Fig. 5. Illustration of model predictions for targetable alterations in breast cancer.

(A and B) Models were trained to predict PIK3CA mutations and HRD across the TCGA-BRCA dataset (n = 963 for PIK3CA, n = 871 for HRD), as these pathways are common and have Food and Drug Administration–approved therapies. Gradient descent was used to adjust images to maximize/minimize model prediction of PIK3CA/HRD status (with model prediction strength illustrated with orange/blue bars on top of images). Transition to PIK3CA alteration was morphologically associated with increase in abundance and eosinophilic appearance of cytoplasm and stroma, increased tubule formation, and decreased nuclear to cytoplasmic ratio.

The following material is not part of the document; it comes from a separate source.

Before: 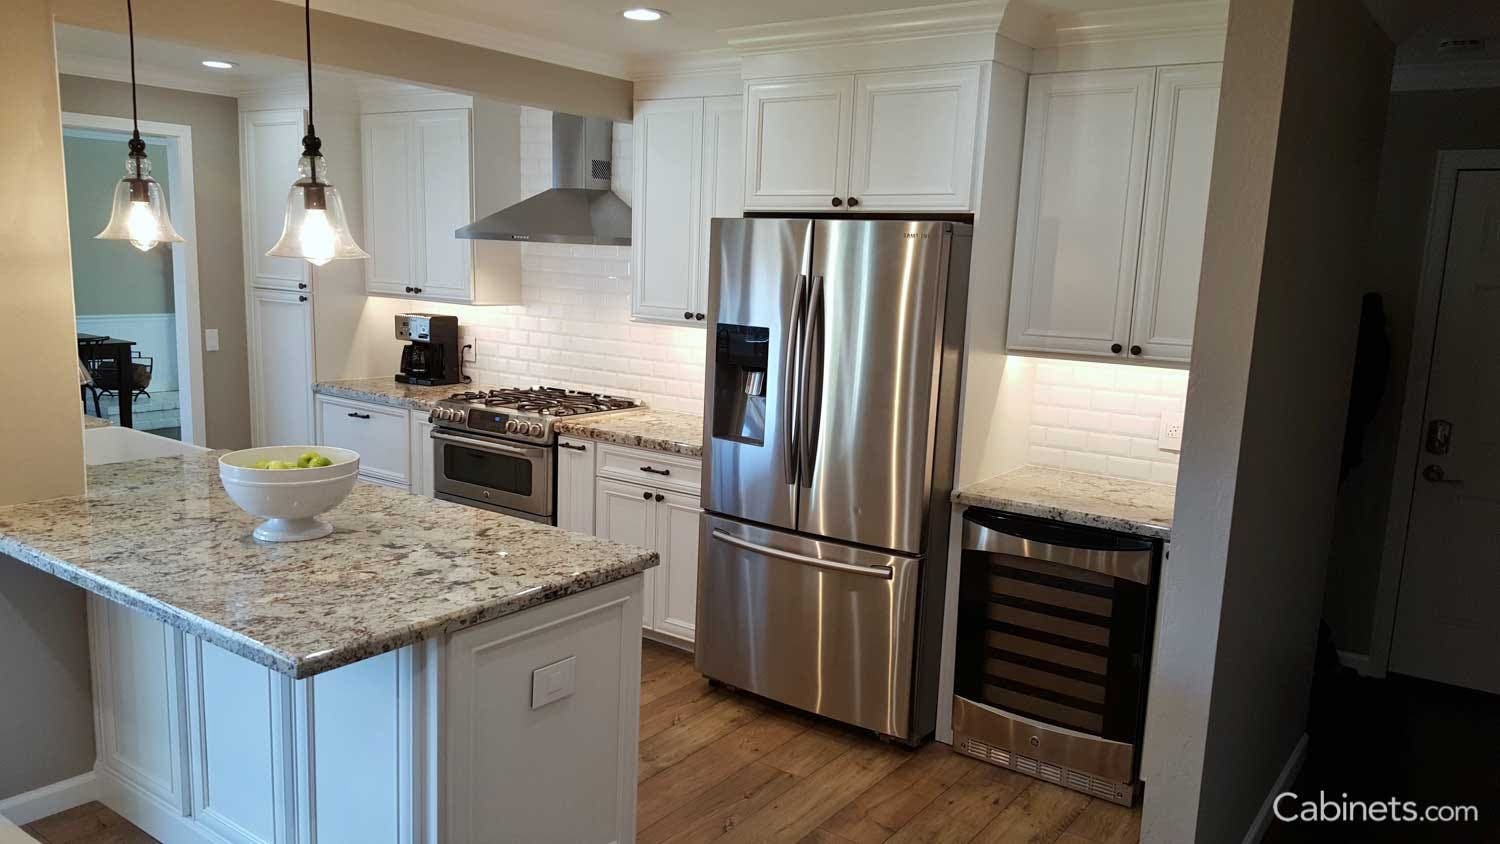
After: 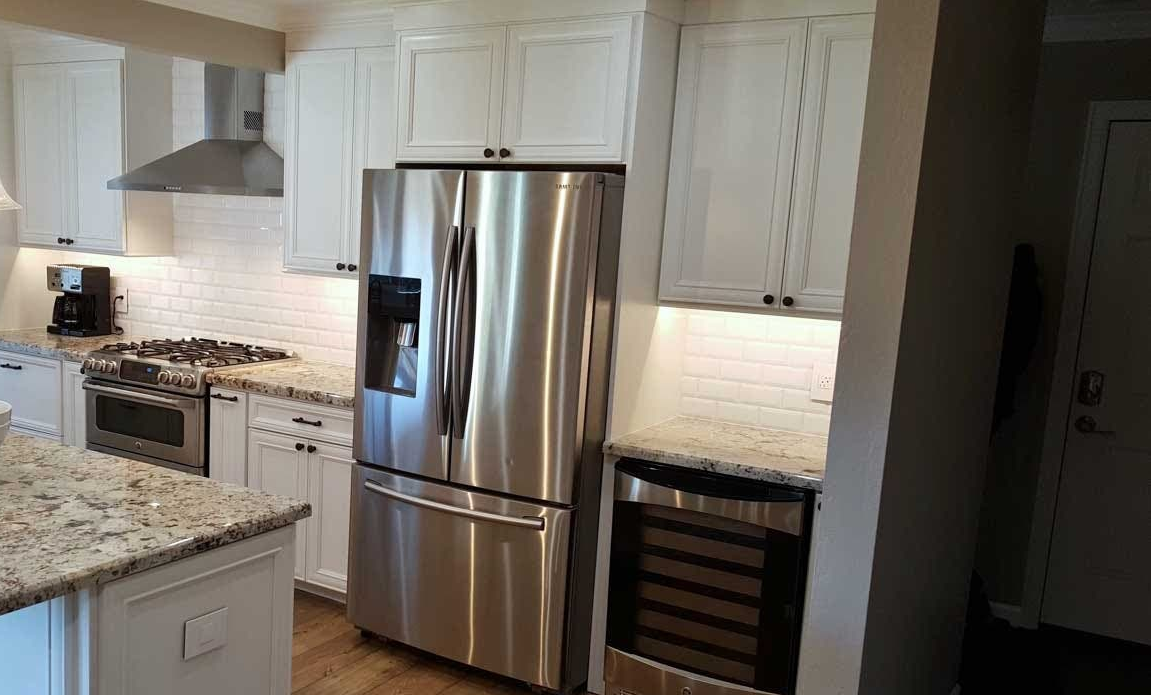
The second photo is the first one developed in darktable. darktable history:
crop: left 23.262%, top 5.906%, bottom 11.656%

Transition to high HRD score was associated with nuclear crowding and pleomorphism with occasional multinucleated cells, an increased nuclear/cytoplasmic ratio, increased lymphocytosis, and tumor cell necrosis. (C and D) Structured pathologist review of 20 transitions from low to high model prediction highlight features associated with the selected genomic alterations. (E and F) To determine how many histology slides would be needed to be annotated through traditional methods to uncover these same associations, adjusted odds ratio (estimated through 100 iterations of sampling of listed number of slides) of the association of histologic features with PIK3CA and HRD status are shown as a function of available slides. Tubule formation in PIK3CA and tumor necrosis in HRD that were evident on review of 20 image transitions would require annotation of 400 slides with traditional histologic review to uncover significant associations.